This helped me to blend in, meet the more general community, and finally take interest in higher level issues such as our infamous chat platforms split, or co-organising the GSoC 2021. I have a very strong interest in people, groups of them, ethics, how software impacts them all and how proper governance can help to achieve goals.
As a member of the board, I would focus on our internal and external communication, where we have a lot of room for improvement. Attracting new contributors is essential: our public face and the messages we send must resonate with their values. Once they are here, the bottleneck for their contributions must be removed: what they can do and where to do it must be clear, how to do it as well. While getting new recruits is extremely important for a project to stay in good shape, sustainability cannot be achieved without taking care of long time contributors.
I am strongly biased towards think for a bit but start doing quickly, ask around how it impacted others, and adapt rather than overthinking. I believe KPIs are necessarily biased and get circumvented all the time. Human interactions is how you measure success.

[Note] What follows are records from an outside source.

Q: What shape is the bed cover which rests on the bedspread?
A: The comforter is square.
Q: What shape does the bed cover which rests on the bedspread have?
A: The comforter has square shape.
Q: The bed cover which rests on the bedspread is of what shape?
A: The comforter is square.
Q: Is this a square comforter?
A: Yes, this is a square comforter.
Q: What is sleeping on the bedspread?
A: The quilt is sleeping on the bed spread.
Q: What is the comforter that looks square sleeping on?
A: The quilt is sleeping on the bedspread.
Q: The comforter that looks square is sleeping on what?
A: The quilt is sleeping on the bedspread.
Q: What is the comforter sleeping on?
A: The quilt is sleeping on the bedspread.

As the head of digital identity of a large organisation, I am experienced in projects aiming to lower the friction for customer onboarding. Quite counter-intuitively, many parallels can be drawn between corporate customers and non-profit contributors.
Open-source software communities used to despise designers and thought they knew better. Now we welcome them and see the positive impact they have. A second mentality change needs happen: we must allow the persons who are good at hyping others to help.